### Aim of the exercise
Look for the word "Leave" in the records, and copy each line where it appears.

### Material to process
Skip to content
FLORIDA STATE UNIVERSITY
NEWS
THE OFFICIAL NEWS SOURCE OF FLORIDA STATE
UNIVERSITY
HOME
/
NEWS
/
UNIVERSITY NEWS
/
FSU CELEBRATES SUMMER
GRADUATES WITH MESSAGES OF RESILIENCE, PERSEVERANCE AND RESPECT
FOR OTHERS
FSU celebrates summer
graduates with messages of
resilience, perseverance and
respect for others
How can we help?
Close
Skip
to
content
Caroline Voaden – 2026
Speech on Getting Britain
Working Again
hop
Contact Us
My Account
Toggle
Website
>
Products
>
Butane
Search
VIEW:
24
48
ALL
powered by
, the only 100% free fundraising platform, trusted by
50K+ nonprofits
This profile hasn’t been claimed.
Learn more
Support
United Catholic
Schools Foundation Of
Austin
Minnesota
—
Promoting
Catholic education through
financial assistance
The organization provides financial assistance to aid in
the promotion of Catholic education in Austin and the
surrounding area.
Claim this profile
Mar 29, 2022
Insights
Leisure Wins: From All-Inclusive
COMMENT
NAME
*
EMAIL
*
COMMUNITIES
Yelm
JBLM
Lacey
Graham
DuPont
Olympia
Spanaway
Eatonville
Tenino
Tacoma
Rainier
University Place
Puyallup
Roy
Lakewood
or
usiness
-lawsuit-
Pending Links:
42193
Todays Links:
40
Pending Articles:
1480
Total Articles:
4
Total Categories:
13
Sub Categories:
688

==

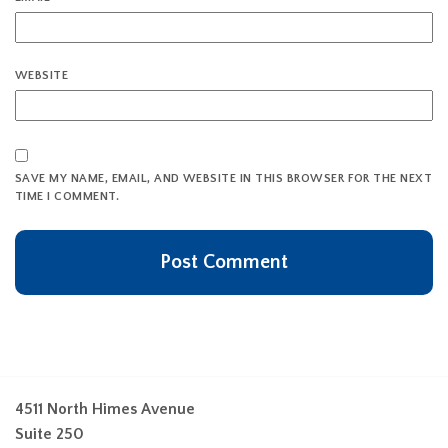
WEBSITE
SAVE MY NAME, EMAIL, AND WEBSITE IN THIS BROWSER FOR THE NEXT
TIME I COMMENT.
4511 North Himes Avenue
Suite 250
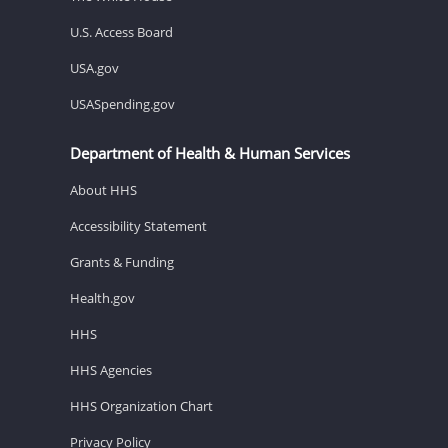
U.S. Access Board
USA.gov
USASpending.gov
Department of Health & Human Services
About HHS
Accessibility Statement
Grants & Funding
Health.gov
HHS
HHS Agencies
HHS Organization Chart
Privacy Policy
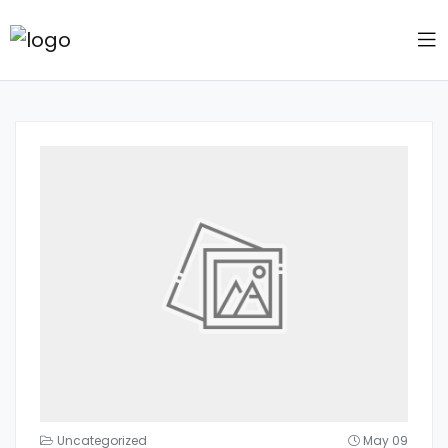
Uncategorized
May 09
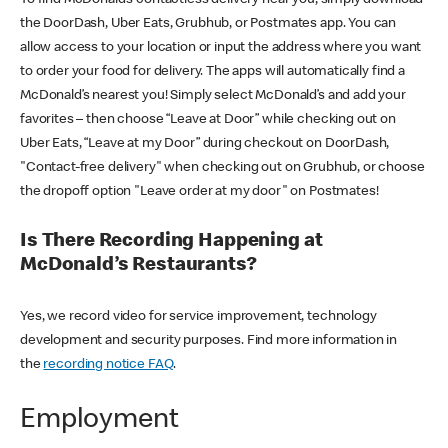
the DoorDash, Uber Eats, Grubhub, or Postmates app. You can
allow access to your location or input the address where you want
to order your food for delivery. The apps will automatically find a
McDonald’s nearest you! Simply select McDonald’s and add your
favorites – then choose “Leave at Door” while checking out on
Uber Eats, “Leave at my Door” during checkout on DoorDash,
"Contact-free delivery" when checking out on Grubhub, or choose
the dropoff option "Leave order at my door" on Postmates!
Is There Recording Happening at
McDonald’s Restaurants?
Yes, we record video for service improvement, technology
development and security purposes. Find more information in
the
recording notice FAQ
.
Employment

==

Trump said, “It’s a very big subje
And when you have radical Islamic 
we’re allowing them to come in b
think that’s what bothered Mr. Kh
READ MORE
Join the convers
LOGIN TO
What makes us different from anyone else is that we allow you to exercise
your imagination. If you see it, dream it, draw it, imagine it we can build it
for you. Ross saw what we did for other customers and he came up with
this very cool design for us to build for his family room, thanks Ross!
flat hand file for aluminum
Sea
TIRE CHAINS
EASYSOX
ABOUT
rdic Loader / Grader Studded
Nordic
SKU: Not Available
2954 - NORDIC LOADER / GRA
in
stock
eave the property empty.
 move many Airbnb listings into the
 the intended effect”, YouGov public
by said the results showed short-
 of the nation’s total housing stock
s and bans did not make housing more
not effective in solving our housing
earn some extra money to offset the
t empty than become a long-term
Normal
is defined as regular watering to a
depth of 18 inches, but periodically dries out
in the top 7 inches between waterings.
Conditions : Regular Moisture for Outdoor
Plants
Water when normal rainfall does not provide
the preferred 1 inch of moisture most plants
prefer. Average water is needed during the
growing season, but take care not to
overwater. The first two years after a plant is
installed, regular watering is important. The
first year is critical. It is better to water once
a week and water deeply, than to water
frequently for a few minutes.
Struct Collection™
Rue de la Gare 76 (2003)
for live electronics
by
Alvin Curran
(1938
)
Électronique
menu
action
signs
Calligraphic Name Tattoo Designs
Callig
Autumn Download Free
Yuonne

### Expected answer
favorites – then choose “Leave at Door” while checking out on
Uber Eats, “Leave at my Door” during checkout on DoorDash,
the dropoff option "Leave order at my door" on Postmates!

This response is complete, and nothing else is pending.